I'm going to do a little Google research to see if I can find a definitive statement about the phase shift from reflection off inner and outer surfaces.

 

[stevendaryl]

I'm going to do a little Google research to see if I can find a definitive statement about the phase shift from reflection off inner and outer surfaces.

There's a statement from a previous Physics Forums discussion:
https://www.physicsforums.com/showthread.php?t=535525

 

[tim1608]

Hi Stevendaryl

Thank you very much for your reply. Do you have a specific answer to the scenario I have described in Post #12. I know that it is not a perfect scenario but with a phase-difference variation across the spot of just one tenth of a wavelength then how can there be any constructive interference in the spot when part of the spot is in total destructive interference?

Isn't the type of interference wholly dependent on the phase-difference? If not, what else is it dependent on?

 

[mfb]

I have calculated that if two 650nm laser beams which are each 1mm in diameter are arranged side-by-side 1mm apart and they converge to a single spot on a target 62 meters away then the difference between the phase differences on the left hand side of the spot and the right hand side of the spot is about a tenth of a wavelength. This theoretically means that if the left hand side of the spot is in total destructive interference then the rest of the spot will be almost in total destructive interference as well. What, if anything, am I getting wrong here?

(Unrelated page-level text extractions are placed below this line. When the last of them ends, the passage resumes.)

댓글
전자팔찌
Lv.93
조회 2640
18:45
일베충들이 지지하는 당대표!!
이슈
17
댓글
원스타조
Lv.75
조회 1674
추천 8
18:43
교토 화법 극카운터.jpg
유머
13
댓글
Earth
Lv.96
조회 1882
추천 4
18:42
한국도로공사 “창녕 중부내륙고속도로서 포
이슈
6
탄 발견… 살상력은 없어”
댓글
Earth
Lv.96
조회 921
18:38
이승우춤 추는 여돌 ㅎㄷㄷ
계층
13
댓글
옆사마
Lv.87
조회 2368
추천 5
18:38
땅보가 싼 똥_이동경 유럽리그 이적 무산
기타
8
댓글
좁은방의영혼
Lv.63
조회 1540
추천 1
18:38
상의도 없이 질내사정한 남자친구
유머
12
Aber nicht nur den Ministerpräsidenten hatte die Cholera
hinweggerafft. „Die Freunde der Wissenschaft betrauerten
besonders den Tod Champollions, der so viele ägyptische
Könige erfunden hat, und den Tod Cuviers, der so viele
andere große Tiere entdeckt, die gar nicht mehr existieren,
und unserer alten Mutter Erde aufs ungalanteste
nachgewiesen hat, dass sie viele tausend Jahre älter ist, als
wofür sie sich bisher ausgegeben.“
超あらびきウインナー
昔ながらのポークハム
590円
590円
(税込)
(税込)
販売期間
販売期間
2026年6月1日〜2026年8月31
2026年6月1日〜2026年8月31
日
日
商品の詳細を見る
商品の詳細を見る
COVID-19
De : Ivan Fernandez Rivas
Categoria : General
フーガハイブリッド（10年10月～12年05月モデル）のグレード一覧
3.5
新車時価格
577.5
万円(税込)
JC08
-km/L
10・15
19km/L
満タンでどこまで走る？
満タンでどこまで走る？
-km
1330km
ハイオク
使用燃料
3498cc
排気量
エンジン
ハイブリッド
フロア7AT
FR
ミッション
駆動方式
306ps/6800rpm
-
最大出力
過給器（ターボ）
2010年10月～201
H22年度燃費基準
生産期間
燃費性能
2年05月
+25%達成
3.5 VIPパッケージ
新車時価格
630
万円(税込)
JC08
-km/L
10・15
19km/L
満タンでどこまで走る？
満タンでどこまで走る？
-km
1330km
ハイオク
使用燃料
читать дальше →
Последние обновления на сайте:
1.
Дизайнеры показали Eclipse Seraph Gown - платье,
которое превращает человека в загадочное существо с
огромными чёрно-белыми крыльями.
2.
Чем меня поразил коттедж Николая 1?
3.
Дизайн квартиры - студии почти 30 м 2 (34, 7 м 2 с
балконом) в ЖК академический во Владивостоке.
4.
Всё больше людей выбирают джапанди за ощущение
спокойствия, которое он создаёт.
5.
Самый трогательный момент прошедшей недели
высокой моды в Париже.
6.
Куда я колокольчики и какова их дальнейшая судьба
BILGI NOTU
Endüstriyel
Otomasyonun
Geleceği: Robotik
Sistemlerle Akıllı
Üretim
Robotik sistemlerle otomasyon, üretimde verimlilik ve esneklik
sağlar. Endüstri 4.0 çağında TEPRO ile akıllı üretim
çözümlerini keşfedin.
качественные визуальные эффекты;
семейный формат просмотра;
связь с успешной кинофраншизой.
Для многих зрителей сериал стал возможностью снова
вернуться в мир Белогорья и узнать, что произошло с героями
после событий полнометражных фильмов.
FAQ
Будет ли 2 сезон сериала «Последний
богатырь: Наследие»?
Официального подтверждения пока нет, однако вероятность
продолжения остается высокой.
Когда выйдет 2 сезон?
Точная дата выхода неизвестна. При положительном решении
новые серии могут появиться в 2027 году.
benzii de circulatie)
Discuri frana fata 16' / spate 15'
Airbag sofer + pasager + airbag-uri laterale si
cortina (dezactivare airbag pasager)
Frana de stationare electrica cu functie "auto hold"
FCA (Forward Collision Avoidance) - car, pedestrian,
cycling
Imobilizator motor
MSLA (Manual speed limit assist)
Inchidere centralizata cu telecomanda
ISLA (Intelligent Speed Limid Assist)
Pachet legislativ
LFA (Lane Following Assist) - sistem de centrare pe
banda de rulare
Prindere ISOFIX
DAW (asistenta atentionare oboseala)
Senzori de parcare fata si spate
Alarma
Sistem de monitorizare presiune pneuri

Laser spots of 1mm initial diameter will have a size of at least a few centimeters, at a distance of 62 meters. This is just given by diffraction. You can't just look at one interference effect and neglect the other one.

 

[tim1608]

Laser spots of 1mm initial diameter will have a size of at least a few centimeters, at a distance of 62 meters. This is just given by diffraction. You can't just look at one interference effect and neglect the other one.

Hi mfb

Thank you very much for your reply.

To be honest, I don't know all that much about diffraction.

I am getting the impression from the replies that I have received so far that whenever you think you have managed to create ideal circumstances which will create a ratio of constructive and destructive interference other than 50/50, nature has a way of bringing it back to exactly 50/50. Am I correct?

Can anyone recommend a very easy to understand book or online text which is an idiots guide to interference patterns and diffraction? My main aim is to try and get my head around wave-particle duality.

Edit: The book/online text I am looking for needs to explain not just what is happening but it needs to enable the reader to fully understand exactly why it is happening.

 

[tim1608]

Hi Everyone

It has been a bit more than 24 hours since this thread has received a reply. Does anyone have an answer to the question in my previous post (#17) about nature bringing the ratio back to 50:50? (I think that I made a mistake with the ratio format in my previous post. It should be 50:50, not 50/50.)

Thank you very much.

 

[mfb]

Somehow I missed that post.

I am getting the impression from the replies that I have received so far that whenever you think you have managed to create ideal circumstances which will create a ratio of constructive and destructive interference other than 50/50, nature has a way of bringing it back to exactly 50/50. Am I correct?

Right*. And this is pure mathematics - you cannot beat mathematics.

*there is something between "100% destructive" and "100% constructive", but that does not change the main idea.

 

[maverick_starstrider]

If I may, perhaps, co-opt the conversation for an alternate hypothetical situation. Let's imagine we have a ONE (spatial) dimensional system. It has homogeneity in time so it has conservation of energy. I then have two wave sources pointing at each other with identical frequencies but phases and distances such that I have destructive interference.

Where then did the energy go in this one-dimensional case?

 

[mfb]

Sending in both directions? The emitters don't use power then, once the waves overlap. You would get a setup with a standing wave in a confined space.
Just in one direction? Then one "sender" is actually a receiver and gets energy from the sender.